- ASSIGNED TASK:
Please tally how many lines in the entries below include the word "ring", giving only the number.

- DATASET CONTENT:
◇ ◇ ◇

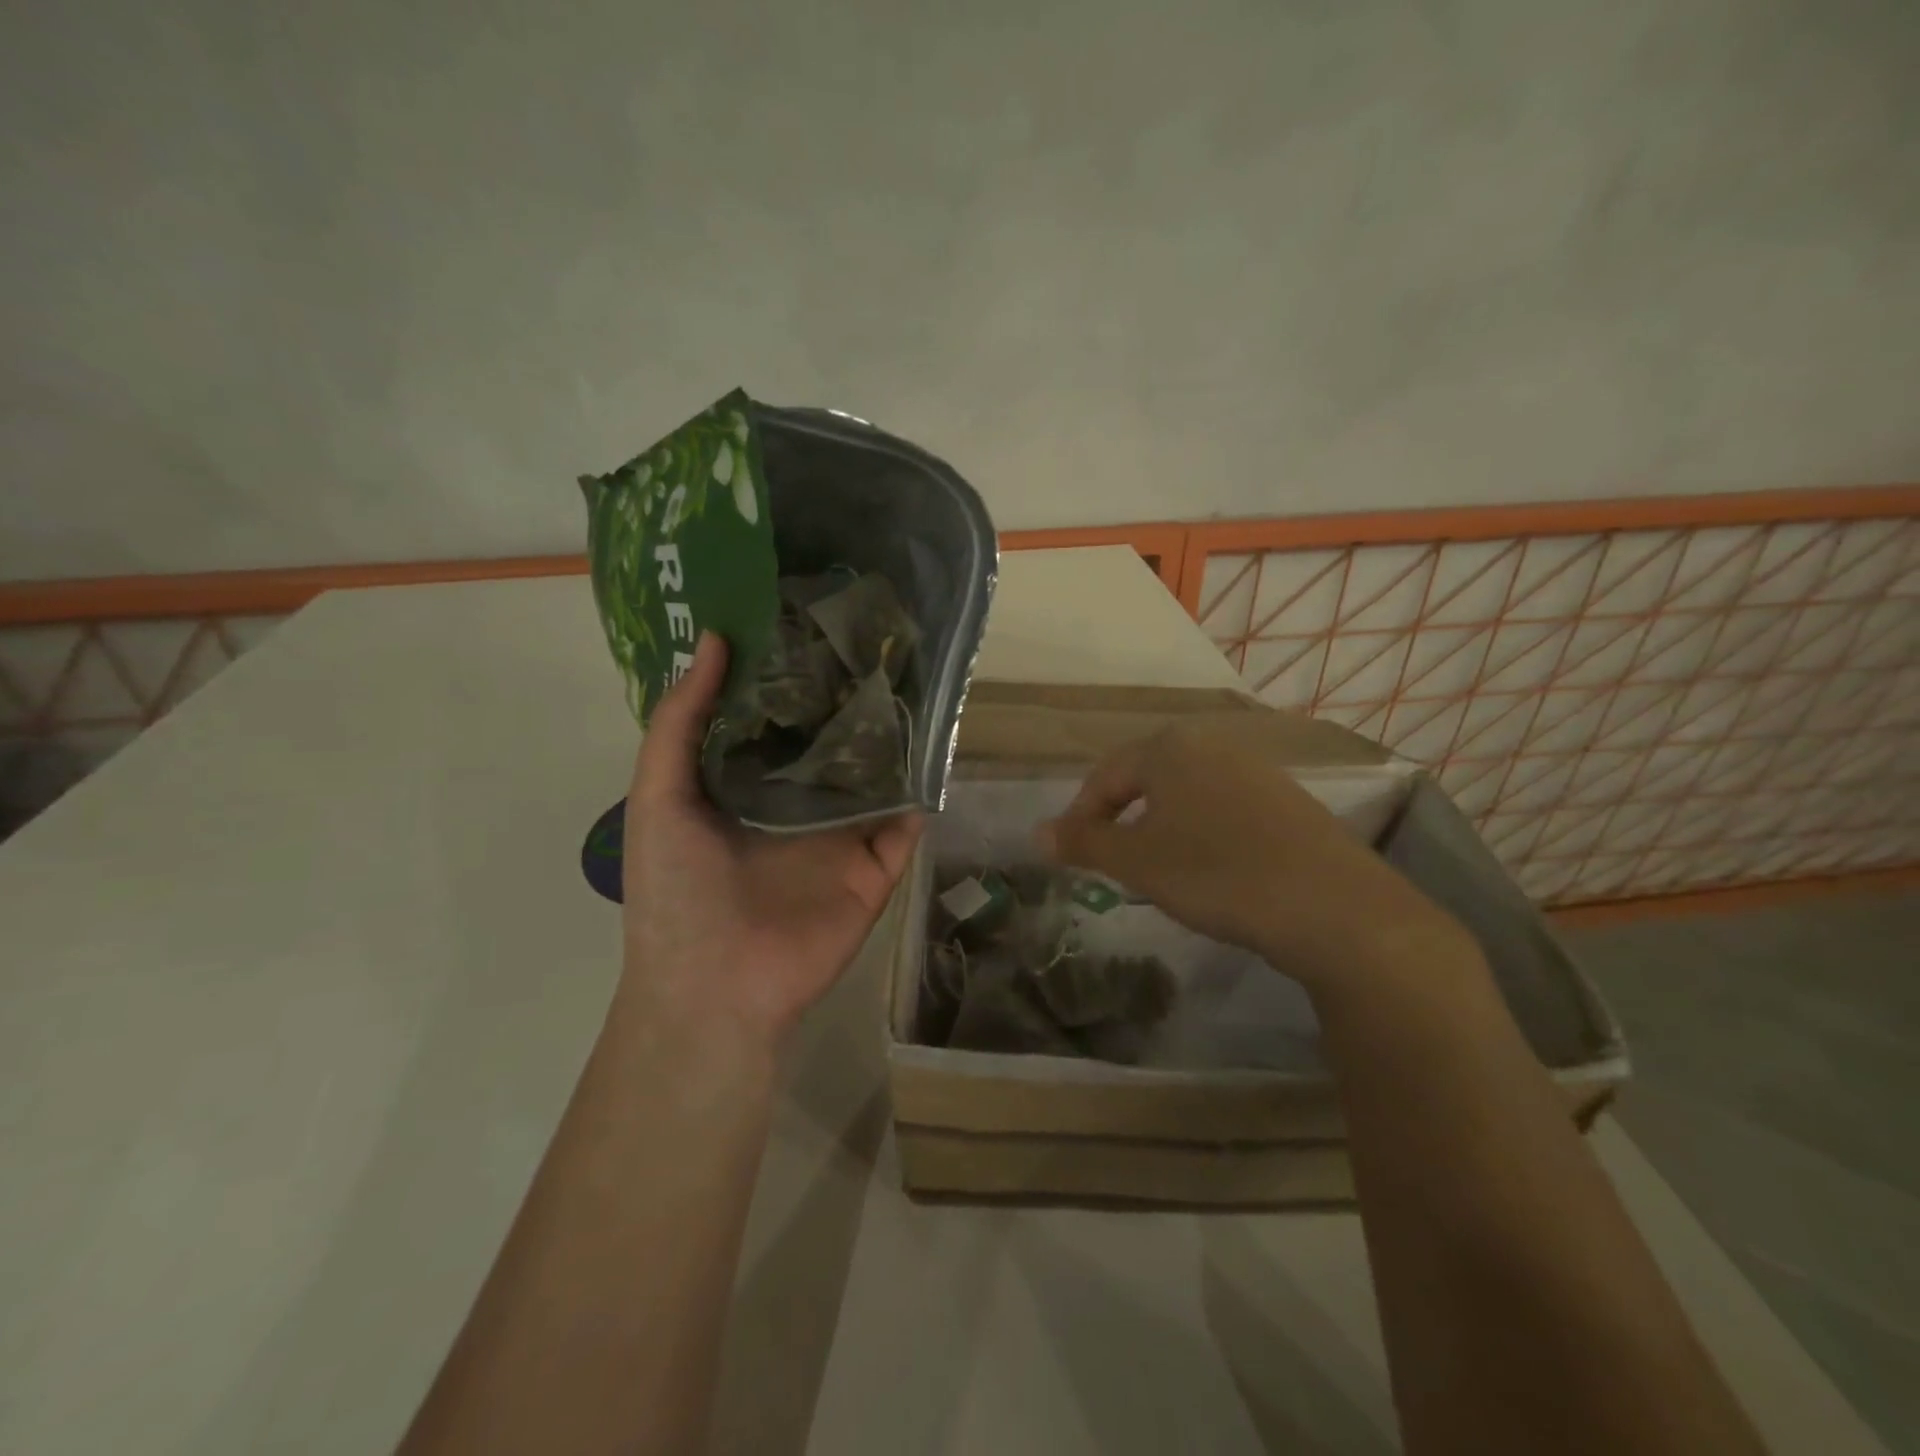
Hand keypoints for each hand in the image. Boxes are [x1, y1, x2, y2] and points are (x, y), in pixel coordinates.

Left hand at [618, 633, 921, 1045]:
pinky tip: (935, 742)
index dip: (792, 675)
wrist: (714, 988)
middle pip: (833, 743)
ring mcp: (841, 837)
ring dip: (893, 737)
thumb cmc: (675, 889)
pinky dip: (922, 789)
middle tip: (874, 639)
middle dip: (850, 699)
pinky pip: (906, 822)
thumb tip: (715, 640)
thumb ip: (681, 720)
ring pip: (877, 776)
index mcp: (746, 787)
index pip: (777, 720)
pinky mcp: (876, 868)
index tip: (812, 622)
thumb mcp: (659, 795)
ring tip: (913, 677)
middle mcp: (798, 805)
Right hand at [1038, 715, 1470, 994]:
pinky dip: (1199, 833)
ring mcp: (1256, 771)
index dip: (1079, 815)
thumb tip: (1036, 833)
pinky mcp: (1288, 801)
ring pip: (1185, 794)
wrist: (1333, 906)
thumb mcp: (1137, 861)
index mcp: (1170, 747)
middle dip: (1119, 818)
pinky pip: (1222, 809)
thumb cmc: (1216, 873)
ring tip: (1152, 867)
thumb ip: (1084, 843)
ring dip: (1158, 826)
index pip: (1105, 776)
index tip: (1068, 854)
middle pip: (1145, 778)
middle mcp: (1213, 745)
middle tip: (1106, 860)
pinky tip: (1209, 869)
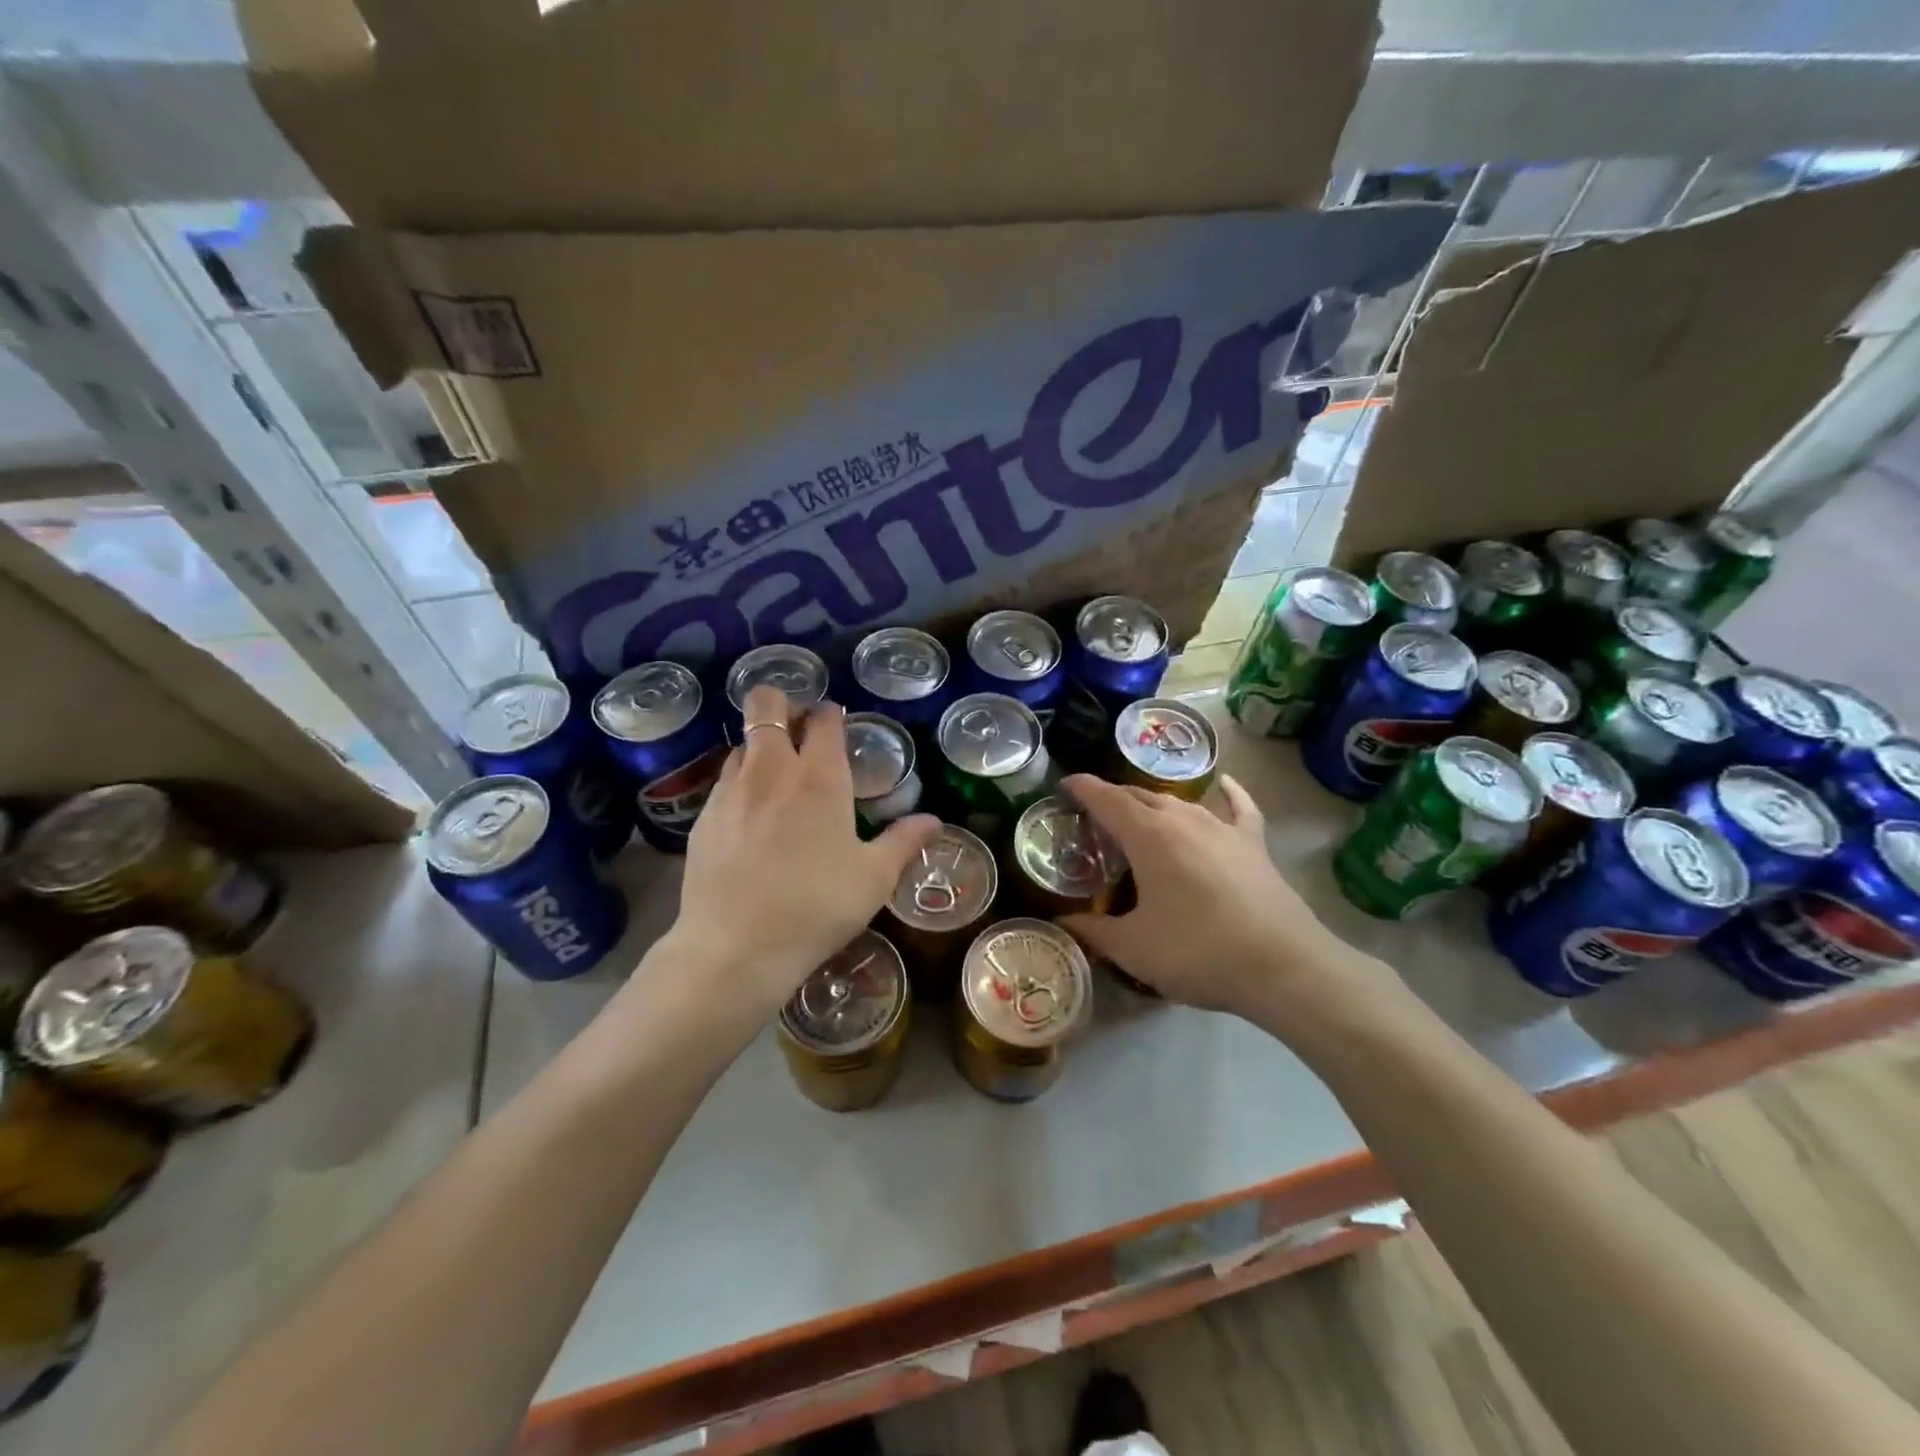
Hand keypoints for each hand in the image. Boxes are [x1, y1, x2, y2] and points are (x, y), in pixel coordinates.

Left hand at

◇ ◇ ◇

- EXERCISE RESPONSE:
8